#### Exercise brief:
Scan the listing below for the string "wire" and copy each line where it turns up.

#### Records to use:
**********

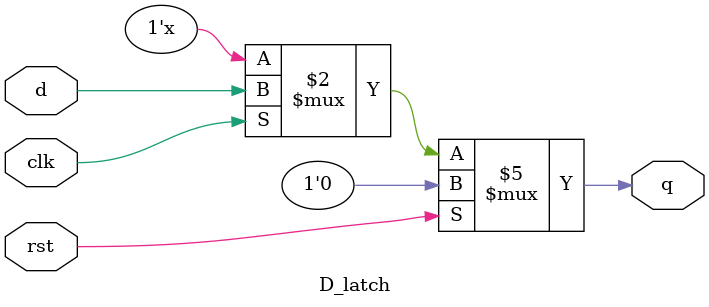
<source format=v>
module D_latch(d,q,rst,clk);
  input d,clk,rst;
  output reg q;
  always @(clk,q)
    if (rst)
      q<=1'b0;
    else if(clk)
      q<=d;
endmodule

</source>
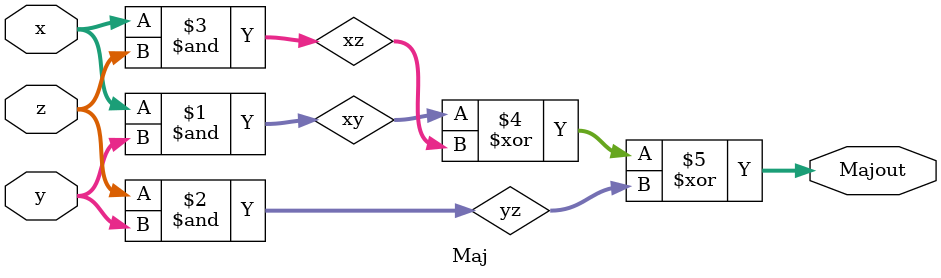
<source format=v>
module Maj #
(
    parameter DATA_WIDTH = 32
)

(
    input   wire    [DATA_WIDTH - 1:0]  x       ,
    input   wire    [DATA_WIDTH - 1:0]  y       ,
    input   wire    [DATA_WIDTH - 1:0]  z       ,

    output  wire    [DATA_WIDTH - 1:0]  Majout
);

wire [DATA_WIDTH - 1:0] xy  ;
wire [DATA_WIDTH - 1:0] yz  ;
wire [DATA_WIDTH - 1:0] xz  ;

assign xy = x & y;
assign yz = z & y;
assign xz = x & z;
assign Majout = xy ^ xz ^ yz;

endmodule
</source>
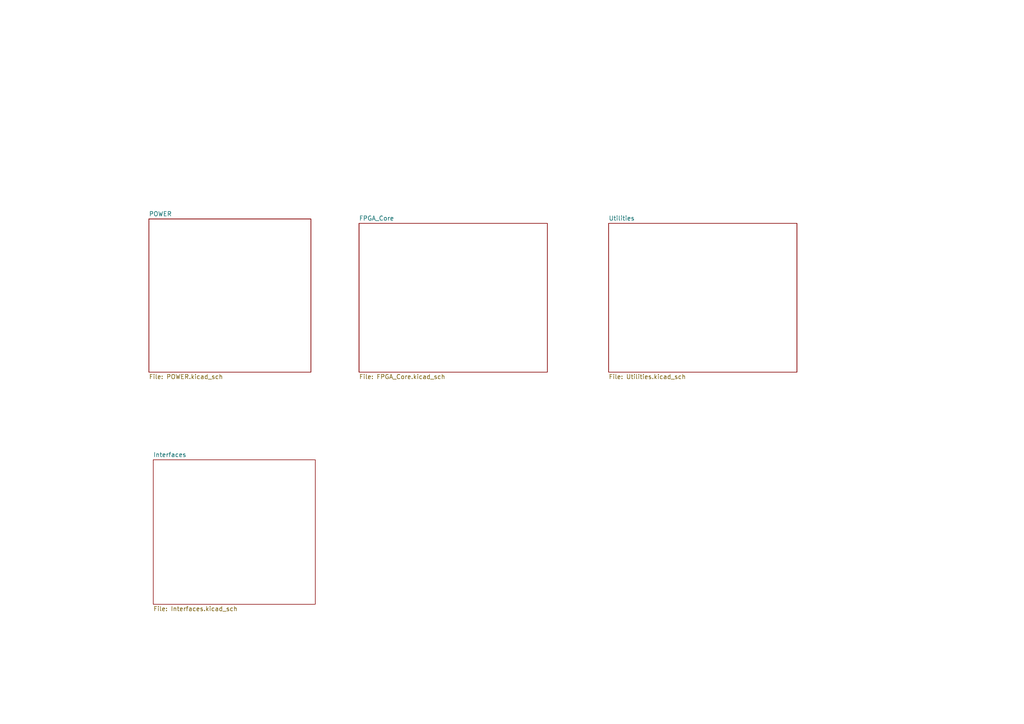
<source format=kicad_sch>
(kicad_sch
	(version 20231120)
	(generator "eeschema")
	(generator_version "8.0")
	(uuid "4cb2cc18-e1d2-4ff1-ad62-c1e8f9f30b18")
	(paper "A4")
	(lib_symbols)
	(sheet
		(at 176.53 64.77)
		(size 54.61 43.18)
		(fields_autoplaced yes)
		(stroke
			(width 0.1524)
			(type solid)
		)
		(fill
			(color 0 0 0 0.0000)
		)
		(uuid "1082b02d-60cb-4f44-a8fe-0556ba40902c")
		(property "Sheetname" "Utilities"
			(at 176.53 64.0584 0)
			(effects
				(font
					(size 1.27 1.27)
				)
				(justify left bottom)
			)
		)
		(property "Sheetfile" "Utilities.kicad_sch"
			(at 176.53 108.5346 0)
			(effects
				(font
					(size 1.27 1.27)
				)
				(justify left top)
			)
		)
		(instances
			(project "FPGA_Audio_Board"
				(path "/4cb2cc18-e1d2-4ff1-ad62-c1e8f9f30b18"
					(page "4")
				)
			)
		)
	)
	(sheet
		(at 44.45 133.35)
		(size 46.99 41.91)
		(fields_autoplaced yes)
		(stroke
			(width 0.1524)
			(type solid)
		)
		(fill
			(color 0 0 0 0.0000)
		)
		(uuid "375e937e-a575-4ba3-8a19-ceb91771c4d3")
		(property "Sheetname" "Interfaces"
			(at 44.45 132.6384 0)
			(effects
				(font
					(size 1.27 1.27)
				)
				(justify left bottom)
			)
		)
		(property "Sheetfile" "Interfaces.kicad_sch"
			(at 44.45 175.8446 0)
			(effects
				(font
					(size 1.27 1.27)
				)
				(justify left top)
			)
		)
		(property "Field2" ""
			(at 44.45 133.35 0)
			(effects
				(font
					(size 1.27 1.27)
				)
				(hide yes)
			)
		)
		(property "Field3" ""
			(at 44.45 133.35 0)
			(effects
				(font
					(size 1.27 1.27)
				)
				(hide yes)
			)
		)
		(property "Field4" ""
			(at 44.45 133.35 0)
			(effects
				(font
					(size 1.27 1.27)
				)
				(hide yes)
			)
		)
		(instances
			(project "FPGA_Audio_Board"
				(path "/4cb2cc18-e1d2-4ff1-ad62-c1e8f9f30b18"
					(page "5")
				)
			)
		)
	)
	(sheet
		(at 43.18 63.5)
		(size 46.99 44.45)
		(fields_autoplaced yes)
		(stroke
			(width 0.1524)
			(type solid)
		)
		(fill
			(color 0 0 0 0.0000)
		)
		(uuid "499cef07-ffb6-40eb-a565-4636979b0c8e")
		(property "Sheetname" "POWER"
			(at 43.18 62.7884 0)
			(effects
				(font
					(size 1.27 1.27)
				)
				(justify left bottom)
			)
		)
		(property "Sheetfile" "POWER.kicad_sch"
			(at 43.18 108.5346 0)
			(effects
				(font
					(size 1.27 1.27)
				)
				(justify left top)
			)
		)
		(property "Field2" ""
			(at 43.18 63.5 0)
			(effects
				(font
					(size 1.27 1.27)
				)
				(hide yes)
			)
		)
		(instances
			(project "FPGA_Audio_Board"
				(path "/4cb2cc18-e1d2-4ff1-ad62-c1e8f9f30b18"
					(page "2")
				)
			)
		)
	)
	(sheet
		(at 104.14 64.77)
		(size 54.61 43.18)
		(fields_autoplaced yes)
		(stroke
			(width 0.1524)
			(type solid)
		)
		(fill
			(color 0 0 0 0.0000)
		)
		(uuid "951148fe-7a43-4f67-80b5-e88a67c68589")
		(property "Sheetname" "FPGA_Core"
			(at 104.14 64.0584 0)
			(effects
				(font
					(size 1.27 1.27)
				)
				(justify left bottom)
			)
		)
		(property "Sheetfile" "FPGA_Core.kicad_sch"
			(at 104.14 108.5346 0)
			(effects
				(font
					(size 1.27 1.27)
				)
				(justify left top)
			)
		)
		(instances
			(project "FPGA_Audio_Board"
				(path "/4cb2cc18-e1d2-4ff1-ad62-c1e8f9f30b18"
					(page "3")
				)
			)
		)
	)
	(sheet_instances
		(path "/"
			(page "1")
		)
	)
)

</source>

**********

#### Response for this exercise:
    input   wire    [DATA_WIDTH - 1:0]  x       ,
    input   wire    [DATA_WIDTH - 1:0]  y       ,
    input   wire    [DATA_WIDTH - 1:0]  z       ,
    output  wire    [DATA_WIDTH - 1:0]  Majout
wire [DATA_WIDTH - 1:0] xy  ;
wire [DATA_WIDTH - 1:0] yz  ;
wire [DATA_WIDTH - 1:0] xz  ;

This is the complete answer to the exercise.